Abstract (full paper here)
The archaeological, artistic and landscape heritage of Italy is as important as it is unique. But we have neither the economic means nor the political will to safeguard it in full. This deficiency does not just mean that walls collapse in Pompeii or that ancient ruins are covered in weeds. There are also the thousands of archaeological finds that lie uncatalogued in the cellars of municipal buildings, museums divorced from their own public, cinemas closing one after the other, whole swathes of the country ravaged as rules on the environment are waived. There are also the arts, like dance or the theatre, deprived of the necessary funding and management.
The point is that there is no vertical strategy for our cultural sectors, just as there is no horizontal strategy for any systematic coverage of culture and creativity. Neither has any integration been made (on the basis of EU specifications) where the various sectors are united in a single vision. With regards the production process as a whole, we cannot decide whether culture is the point of departure or arrival of various complex procedures, each with their own range of actors, business activities and cognitive processes.
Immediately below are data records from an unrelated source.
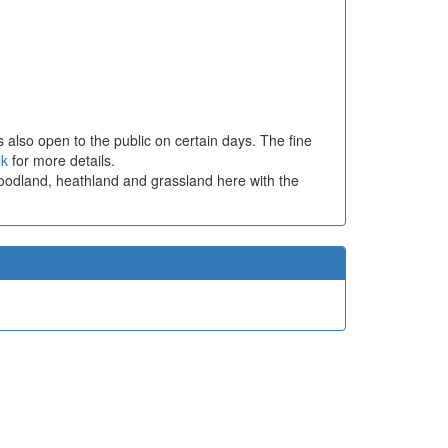
 also open to the public on certain days. The fine
lk
for more details.
woodland, heathland and grassland here with the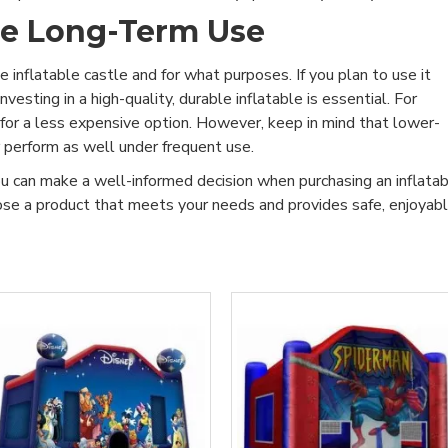
he Long-Term Use
 inflatable castle and for what purposes. If you plan to use it
vesting in a high-quality, durable inflatable is essential. For
 for a less expensive option. However, keep in mind that lower-
r perform as well under frequent use.
ou can make a well-informed decision when purchasing an inflata
oose a product that meets your needs and provides safe, enjoyab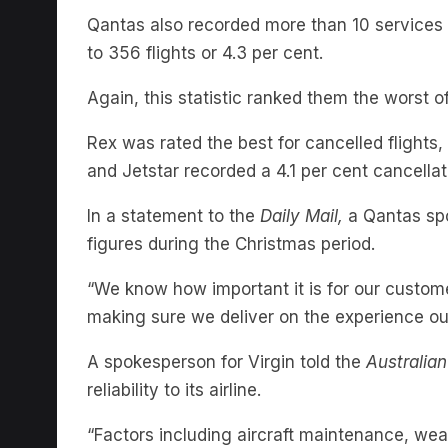
to 356 flights or 4.3 per cent.
Again, this statistic ranked them the worst of
Rex was rated the best for cancelled flights, 
and Jetstar recorded a 4.1 per cent cancellat
In a statement to the
Daily Mail,
a Qantas spo
figures during the Christmas period.
“We know how important it is for our custom
making sure we deliver on the experience ou
A spokesperson for Virgin told the
Australia
reliability to its airline.
“Factors including aircraft maintenance, weat
our performance in October. We acknowledge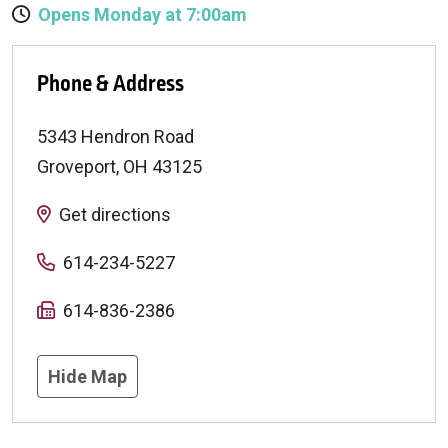
Opens Monday at 7:00am
Phone & Address
5343 Hendron Road
Groveport
,
OH
43125
Get directions
614-234-5227
614-836-2386
Hide Map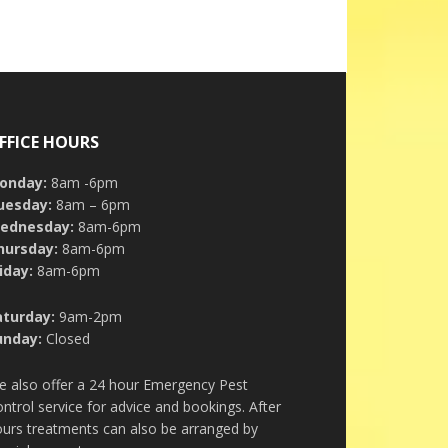
FFICE HOURS
onday:
8am -6pm
uesday:
8am – 6pm
ednesday:
8am-6pm
hursday:
8am-6pm
iday:
8am-6pm
aturday:
9am-2pm
unday:
Closed
e also offer a 24 hour Emergency Pest
ntrol service for advice and bookings. After
urs treatments can also be arranged by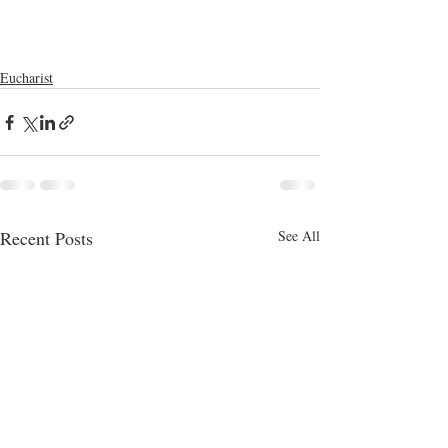
Eucharist
Recent Posts
See All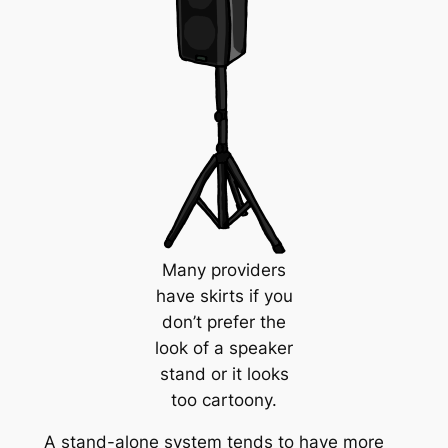
Many providers
have skirts if you
don’t prefer the
look of a speaker
stand or it looks
too cartoony.
A stand-alone system tends to have more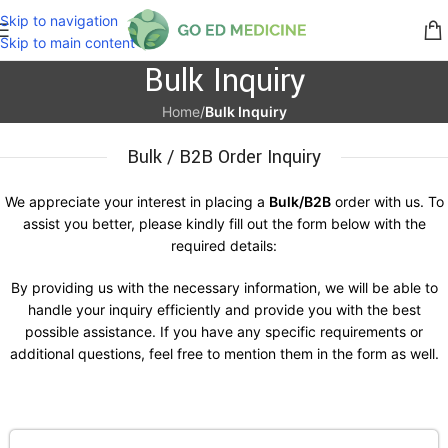
Skip to navigation
Skip to main content
Bulk Inquiry
Home
/
Bulk Inquiry
Bulk / B2B Order Inquiry
We appreciate your interest in placing a
Bulk/B2B
order with us. To
assist you better, please kindly fill out the form below with the
required details:
By providing us with the necessary information, we will be able to
handle your inquiry efficiently and provide you with the best
possible assistance. If you have any specific requirements or
additional questions, feel free to mention them in the form as well.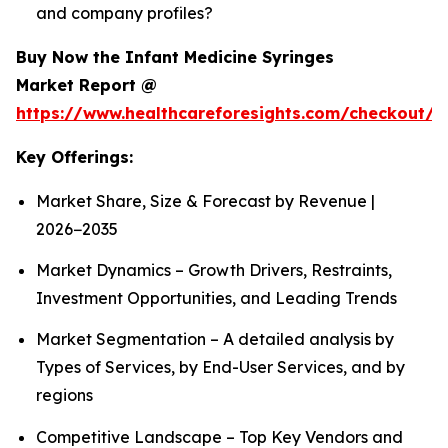
and company profiles?
Buy Now the Infant Medicine Syringes
Market Report @
https://www.healthcareforesights.com/checkout/1
Key Offerings:
Market Share, Size & Forecast by Revenue |
2026−2035
Market Dynamics – Growth Drivers, Restraints,
Investment Opportunities, and Leading Trends
Market Segmentation – A detailed analysis by
Types of Services, by End-User Services, and by
regions
Competitive Landscape – Top Key Vendors and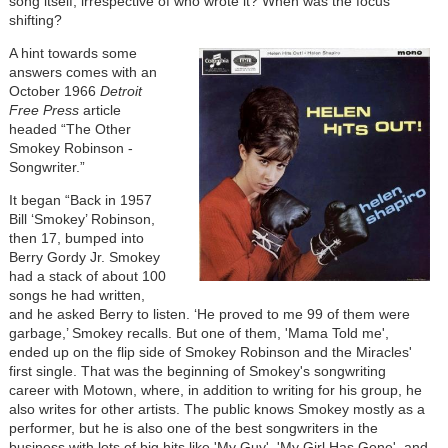
song itself, irrespective of who wrote it? When was the focus
shifting?
Image
A hint towards some
answers comes with an
October 1966
Detroit
Free Press
article
headed “The Other
Smokey Robinson -
Songwriter.”
It began “Back in 1957
Bill ‘Smokey’ Robinson,
then 17, bumped into
Berry Gordy Jr. Smokey
had a stack of about 100
songs he had written,
and he asked Berry to listen. ‘He proved to me 99 of them were
garbage,’ Smokey recalls. But one of them, 'Mama Told me',
ended up on the flip side of Smokey Robinson and the Miracles'
first single. That was the beginning of Smokey's songwriting
career with Motown, where, in addition to writing for his group, he
also writes for other artists. The public knows Smokey mostly as a
performer, but he is also one of the best songwriters in the
business with lots of big hits like 'My Guy', 'My Girl Has Gone', and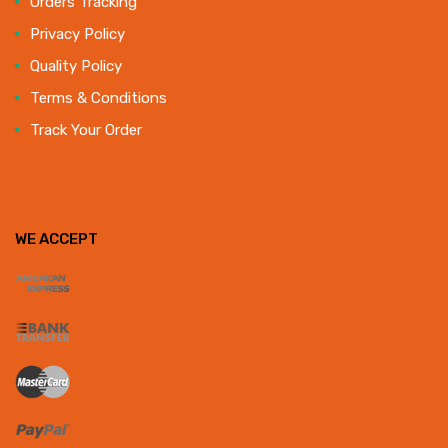
Orders Tracking
Privacy Policy
Quality Policy
Terms & Conditions
Track Your Order
WE ACCEPT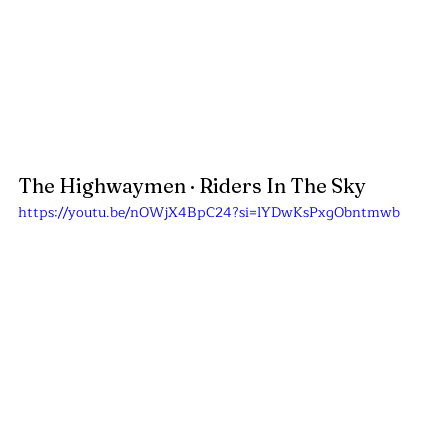
The Highwaymen
 · Riders In The Sky
https://youtu.be/nOWjX4BpC24?si=lYDwKsPxgObntmwb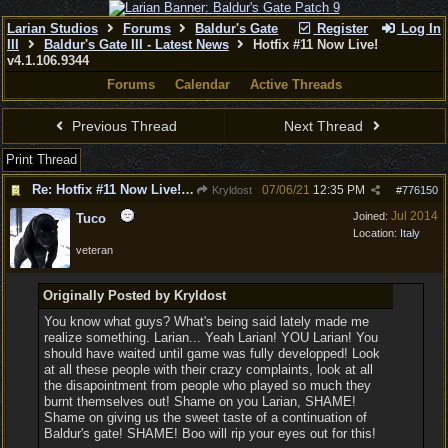
Larian Studios
Forums
Baldur's Gate
Register
Log In
III
Baldur's Gate III - Latest News
Hotfix #11 Now Live!
v4.1.106.9344
Forums
Calendar
Active Threads
Previous Thread
Next Thread
Print Thread
Re: Hotfix #11 Now Live! v4.1.106.9344
07/06/21
12:35 PM
Kryldost
#
776150
Jul 2014
Joined:
Tuco
Location:
Italy
veteran
Originally Posted by Kryldost
You know what guys? What's being said lately made me
realize something. Larian... Yeah Larian! YOU Larian! You
should have waited until game was fully developped! Look
at all these people with their crazy complaints, look at all
the disapointment from people who played so much they
burnt themselves out! Shame on you Larian, SHAME!
Shame on giving us the sweet taste of a continuation of
Baldur's gate! SHAME! Boo will rip your eyes out for this!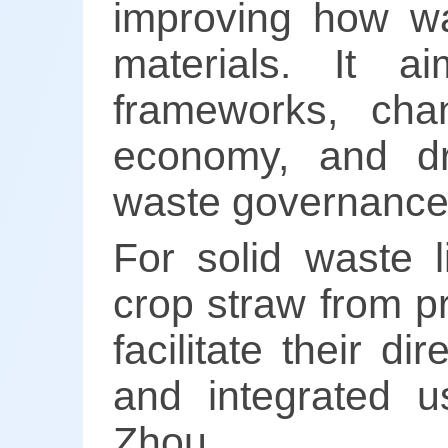
improving how wa
materials. It a
frameworks, cha
economy, and dr
waste governance
For solid waste l
crop straw from p
facilitate their di
and integrated u
Zhou.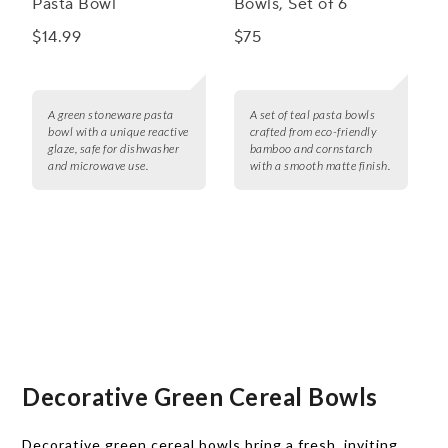
Pasta Bowl
Bowls, Set of 6
$14.99
$75
A green stoneware pasta
A set of teal pasta bowls
bowl with a unique reactive
crafted from eco-friendly
glaze, safe for dishwasher
bamboo and cornstarch
and microwave use.
with a smooth matte finish.
Decorative Green Cereal Bowls
Decorative green cereal bowls bring a fresh, inviting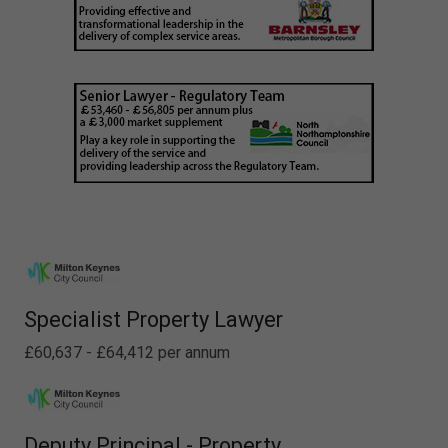
Specialist Property Lawyer
£60,637 - £64,412 per annum
Deputy Principal - Property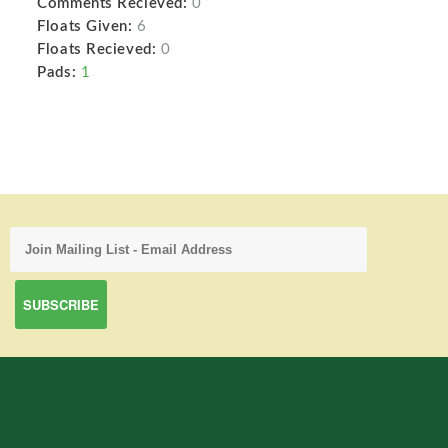
Comments Recieved:
0
Floats Given:
6
Floats Recieved:
0
Pads:
1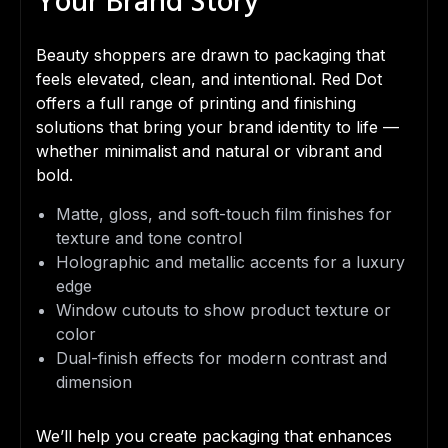
Your Brand Story
Beauty shoppers are drawn to packaging that
feels elevated, clean, and intentional. Red Dot
offers a full range of printing and finishing
solutions that bring your brand identity to life —
whether minimalist and natural or vibrant and
bold.
Matte, gloss, and soft-touch film finishes for
texture and tone control
Holographic and metallic accents for a luxury
edge
Window cutouts to show product texture or
color
Dual-finish effects for modern contrast and
dimension
We’ll help you create packaging that enhances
More generally, there is an absence of any nationwide plan regarding conservation, protection and valorisation. This problem reflects, and is the result of, a lack of vision regarding the relationship between culture, the landscape and the future. There must be a public project for the future of the city, and for the country as a whole, which involves the reuse – or as is discussed in the paper – the transformation of our heritage and our territory. This should be accompanied by the development of new art and the establishment of spaces that encourage creativity and innovation. In short, we need an influx of modernity.